Sunday, April 15, 2012

The Greens of Spring

Here's my April column from the Petaluma Post:

The brightest season of the year is upon us, when you think of green what do you think of?   Trees in bud?   The rolling hills?  Spring flowers?  A chef thinks of all of the fresh young produce that is beginning to hit the markets.  Peas, asparagus, spring onions, green garlic, artichokes, tender frilled mustard, the first peek of what is to come.

I love peas! I have been known after a long day to sit down with just a bowl of peas with a bit of butter; sometimes the simple things are the best.  But which peas to choose and did you know you can eat the plant too?   Pea tendrils are often used in Asian cuisine.  Snow peas, snap peas, English peas.  Snow peas are thin and flat with the interior seed undeveloped, you will often find them in Asian cuisine and they are a great addition to salads.  Snap peas are the midway point, well developed seeds but the pod is tender enough for cooking.  This pea is great sautéed or raw, very popular on veggies trays.  English peas are the classic pea that you would get frozen in your local grocery.  The shell is not edible and only the seeds are edible, thus the term shelling.
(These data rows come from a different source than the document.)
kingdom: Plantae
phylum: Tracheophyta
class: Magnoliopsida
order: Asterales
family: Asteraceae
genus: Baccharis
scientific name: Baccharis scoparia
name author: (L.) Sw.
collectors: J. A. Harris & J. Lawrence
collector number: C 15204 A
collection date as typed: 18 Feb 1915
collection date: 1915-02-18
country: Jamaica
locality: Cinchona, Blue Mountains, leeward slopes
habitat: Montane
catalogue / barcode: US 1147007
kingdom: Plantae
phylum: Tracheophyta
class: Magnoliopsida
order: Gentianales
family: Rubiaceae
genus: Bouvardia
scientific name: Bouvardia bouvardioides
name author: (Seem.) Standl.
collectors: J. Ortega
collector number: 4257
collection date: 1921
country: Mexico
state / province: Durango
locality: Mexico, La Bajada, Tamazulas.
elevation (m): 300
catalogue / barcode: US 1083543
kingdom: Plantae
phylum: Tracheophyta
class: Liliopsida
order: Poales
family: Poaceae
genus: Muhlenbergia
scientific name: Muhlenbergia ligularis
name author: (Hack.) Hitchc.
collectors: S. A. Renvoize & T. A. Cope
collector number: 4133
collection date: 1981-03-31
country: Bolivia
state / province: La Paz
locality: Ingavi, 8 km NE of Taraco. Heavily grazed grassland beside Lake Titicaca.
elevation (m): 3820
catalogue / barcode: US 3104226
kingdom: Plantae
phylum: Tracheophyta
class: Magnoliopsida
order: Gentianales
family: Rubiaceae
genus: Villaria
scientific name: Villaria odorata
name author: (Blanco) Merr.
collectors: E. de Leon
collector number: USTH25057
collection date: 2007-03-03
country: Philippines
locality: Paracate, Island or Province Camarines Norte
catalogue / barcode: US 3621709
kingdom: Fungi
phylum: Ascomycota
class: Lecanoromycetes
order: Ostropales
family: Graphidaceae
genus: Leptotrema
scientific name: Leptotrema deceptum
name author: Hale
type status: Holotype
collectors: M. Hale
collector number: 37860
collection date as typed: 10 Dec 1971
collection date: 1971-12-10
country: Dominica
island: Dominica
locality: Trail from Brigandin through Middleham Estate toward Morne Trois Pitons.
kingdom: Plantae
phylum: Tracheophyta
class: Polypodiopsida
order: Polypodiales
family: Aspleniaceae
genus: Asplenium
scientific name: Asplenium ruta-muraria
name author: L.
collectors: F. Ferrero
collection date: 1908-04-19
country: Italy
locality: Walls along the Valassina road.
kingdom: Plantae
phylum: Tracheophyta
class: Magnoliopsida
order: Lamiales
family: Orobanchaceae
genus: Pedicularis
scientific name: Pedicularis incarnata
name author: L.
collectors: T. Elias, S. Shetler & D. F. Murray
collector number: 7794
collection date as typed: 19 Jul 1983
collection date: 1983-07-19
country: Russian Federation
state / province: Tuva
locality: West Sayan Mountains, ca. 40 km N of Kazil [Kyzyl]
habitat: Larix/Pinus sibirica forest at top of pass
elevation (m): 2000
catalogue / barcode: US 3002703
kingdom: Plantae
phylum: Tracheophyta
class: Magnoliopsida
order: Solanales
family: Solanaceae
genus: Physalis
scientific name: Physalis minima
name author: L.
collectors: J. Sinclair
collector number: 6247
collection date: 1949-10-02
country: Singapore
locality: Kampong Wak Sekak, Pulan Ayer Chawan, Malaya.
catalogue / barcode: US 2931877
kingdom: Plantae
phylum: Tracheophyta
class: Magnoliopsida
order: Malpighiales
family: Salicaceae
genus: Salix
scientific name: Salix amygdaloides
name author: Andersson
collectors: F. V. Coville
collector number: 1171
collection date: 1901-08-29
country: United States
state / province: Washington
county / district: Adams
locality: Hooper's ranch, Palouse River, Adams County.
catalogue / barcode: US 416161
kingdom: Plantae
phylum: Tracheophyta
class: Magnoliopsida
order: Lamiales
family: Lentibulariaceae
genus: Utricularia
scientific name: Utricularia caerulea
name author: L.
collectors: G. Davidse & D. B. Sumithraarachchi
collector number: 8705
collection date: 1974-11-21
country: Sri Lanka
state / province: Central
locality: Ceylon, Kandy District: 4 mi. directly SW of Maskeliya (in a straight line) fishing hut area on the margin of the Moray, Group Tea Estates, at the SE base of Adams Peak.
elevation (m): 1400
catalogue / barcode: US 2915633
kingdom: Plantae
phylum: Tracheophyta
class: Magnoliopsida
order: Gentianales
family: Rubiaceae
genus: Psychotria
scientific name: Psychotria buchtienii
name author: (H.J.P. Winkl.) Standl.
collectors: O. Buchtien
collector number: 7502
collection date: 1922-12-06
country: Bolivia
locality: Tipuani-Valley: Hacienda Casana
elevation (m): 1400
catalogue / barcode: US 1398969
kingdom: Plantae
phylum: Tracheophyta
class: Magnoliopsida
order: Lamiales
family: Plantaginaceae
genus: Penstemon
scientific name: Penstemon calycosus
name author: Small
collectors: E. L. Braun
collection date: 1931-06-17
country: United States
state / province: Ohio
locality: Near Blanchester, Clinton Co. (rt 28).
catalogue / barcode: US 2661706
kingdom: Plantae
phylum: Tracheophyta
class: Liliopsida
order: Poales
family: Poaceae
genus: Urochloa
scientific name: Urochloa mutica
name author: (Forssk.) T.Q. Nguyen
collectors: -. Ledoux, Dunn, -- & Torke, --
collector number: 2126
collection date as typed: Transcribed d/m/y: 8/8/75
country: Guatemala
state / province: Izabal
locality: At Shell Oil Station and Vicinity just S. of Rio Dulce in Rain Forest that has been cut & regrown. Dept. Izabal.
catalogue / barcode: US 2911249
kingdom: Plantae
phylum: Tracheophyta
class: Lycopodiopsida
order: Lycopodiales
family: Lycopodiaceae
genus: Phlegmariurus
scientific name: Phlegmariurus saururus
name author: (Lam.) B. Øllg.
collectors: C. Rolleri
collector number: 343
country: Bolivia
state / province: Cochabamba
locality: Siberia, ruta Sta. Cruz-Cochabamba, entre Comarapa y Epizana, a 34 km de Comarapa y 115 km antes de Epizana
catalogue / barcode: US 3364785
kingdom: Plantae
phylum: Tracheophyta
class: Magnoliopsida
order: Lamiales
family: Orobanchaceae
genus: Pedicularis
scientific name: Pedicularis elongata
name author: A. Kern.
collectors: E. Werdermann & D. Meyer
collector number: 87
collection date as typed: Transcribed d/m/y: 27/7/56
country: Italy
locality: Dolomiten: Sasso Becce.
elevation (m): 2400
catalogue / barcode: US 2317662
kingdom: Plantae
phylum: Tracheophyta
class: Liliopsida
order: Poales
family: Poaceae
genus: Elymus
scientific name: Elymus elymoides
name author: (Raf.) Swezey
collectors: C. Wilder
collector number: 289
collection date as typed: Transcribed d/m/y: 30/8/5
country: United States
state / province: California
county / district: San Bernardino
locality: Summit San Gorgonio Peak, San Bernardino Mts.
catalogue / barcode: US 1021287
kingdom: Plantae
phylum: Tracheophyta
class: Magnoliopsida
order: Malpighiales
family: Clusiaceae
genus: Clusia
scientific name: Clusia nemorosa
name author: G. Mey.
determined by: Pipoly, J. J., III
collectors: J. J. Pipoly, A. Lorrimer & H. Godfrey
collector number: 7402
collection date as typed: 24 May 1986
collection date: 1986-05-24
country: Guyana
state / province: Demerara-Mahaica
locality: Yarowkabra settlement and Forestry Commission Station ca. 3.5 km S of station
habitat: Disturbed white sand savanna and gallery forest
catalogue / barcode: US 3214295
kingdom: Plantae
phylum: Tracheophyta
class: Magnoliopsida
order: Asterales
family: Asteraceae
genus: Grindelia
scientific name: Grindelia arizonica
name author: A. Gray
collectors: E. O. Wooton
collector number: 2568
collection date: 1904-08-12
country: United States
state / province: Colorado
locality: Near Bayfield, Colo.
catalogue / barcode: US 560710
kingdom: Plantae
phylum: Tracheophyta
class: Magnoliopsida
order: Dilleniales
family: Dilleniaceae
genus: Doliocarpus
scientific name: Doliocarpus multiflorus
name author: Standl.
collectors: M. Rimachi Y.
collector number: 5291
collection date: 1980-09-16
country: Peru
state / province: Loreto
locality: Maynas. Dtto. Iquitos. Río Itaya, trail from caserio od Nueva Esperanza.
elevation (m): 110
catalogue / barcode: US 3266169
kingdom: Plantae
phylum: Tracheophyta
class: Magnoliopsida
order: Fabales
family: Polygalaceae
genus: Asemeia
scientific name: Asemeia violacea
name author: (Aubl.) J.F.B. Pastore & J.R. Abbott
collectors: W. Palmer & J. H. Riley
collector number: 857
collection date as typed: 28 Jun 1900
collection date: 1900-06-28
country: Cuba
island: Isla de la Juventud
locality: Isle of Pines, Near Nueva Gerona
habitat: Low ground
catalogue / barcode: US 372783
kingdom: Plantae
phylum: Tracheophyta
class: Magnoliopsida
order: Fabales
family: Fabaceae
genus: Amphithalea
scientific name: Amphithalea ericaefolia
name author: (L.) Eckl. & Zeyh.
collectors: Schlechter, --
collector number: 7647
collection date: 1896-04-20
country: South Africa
Sautéed Pea Tendrils with Shitakes and Garlic
Serves 2
8 oz shitake mushrooms, sliced
2 bunches pea tendrils – the youngest you can find- chop bunches into thirds
3 cloves garlic chopped
4 Tbl vegetable oil
2 Tbl light soy

Heat the oil in a large skillet.  Make sure the skillet is about twice as big as you think you need.  Sauté the garlic, being careful not to burn it.  Then add the mushrooms and continue to sauté, adding additional oil if necessary.  When tender, then add the pea sprouts.  Turn once or twice with tongs.  Add the soy sauce and cover to steam 2 to 3 minutes.  This is a great side dish with miso glazed salmon.  See my 1/12/2012 blog for the salmon recipe.

Peas pair great with fresh mint, the sweetness of the peas is a classic combination.  A simple salad of snap peas with mint and carrot is a great dish to add to the Easter menu.

Snap Pea Salad with Mint
2 lbs snap peas - look for the string less variety or you will need to string each pea
1 lbs julienned carrots- you can also find these prepared in your grocers case
2 stems fresh mint
¼ cup olive oil
2 Tbl champagne vinegar
Salt and pepper to taste

Lightly blanch the carrots and snap peas for 3 to 5 minutes, then ice to chill to stop the carry over cooking.  Combine oil, vinegar, salt and pepper into a light dressing.  Just before serving shred the mint, and combine all the ingredients.  Serve immediately.

Green garlic is another spring joy.  The young tender sprouts from garlic often pulled when thinning plant for greater productions.  It has the same flavor but not as spicy and pungent, it looks much like green onions.  When cutting and preparing use the same techniques as leeks, cutting from the white up into the green as long as it is tender, wash very well for sand.  It is a great flavor for soups.

Potato Bacon Green Garlic Soup
3 lbs russet potatoes, peeled and cubed
1 cup green garlic, thinly sliced
2 strips bacon, diced
2 Tbl olive oil
4 cups chicken or vegetable broth
½ cup heavy cream
Salt and pepper to taste

Place oil, garlic and bacon in to a heavy bottom pot, and sauté till the bacon is crisp and the garlic is translucent, browning is ok but be careful not to burn.  Add potatoes, cover with stock and bring to a simmer.  Cook uncovered till the potatoes begin to fall apart.  Then puree with a hand blender.  Return to stove, add heavy cream and season to taste.

There is nothing that ushers in Spring like the thin crisp spears of asparagus, the queen of spring.  A favorite on the Easter table in my family.  With its delicate flavor and taste it is a great pairing with eggs.  A simple breakfast frittata is one of my favorites

Asparagus Frittata
Serves 2
½ cup chopped asparagus tips (also a great use for left overs)
4 eggs
½ cup crumbled Chèvre
2 Tbl olive oil
Pinch of salt and pepper

Place the eggs, salt and pepper in a bowl and mix well, being careful not to incorporate too much air.  Stir in the Chèvre.  Heat an 8” sautéed pan on the stove till hot, add oil, swirl to coat, then add the egg mixture.  Using a rubber spatula stir gently just around the edges.  As it be gins to set, turn off the heat, top with asparagus, and place in a 350 degree oven for 4 to 7 minutes, till set.  A great quick breakfast or serve with a salad for lunch.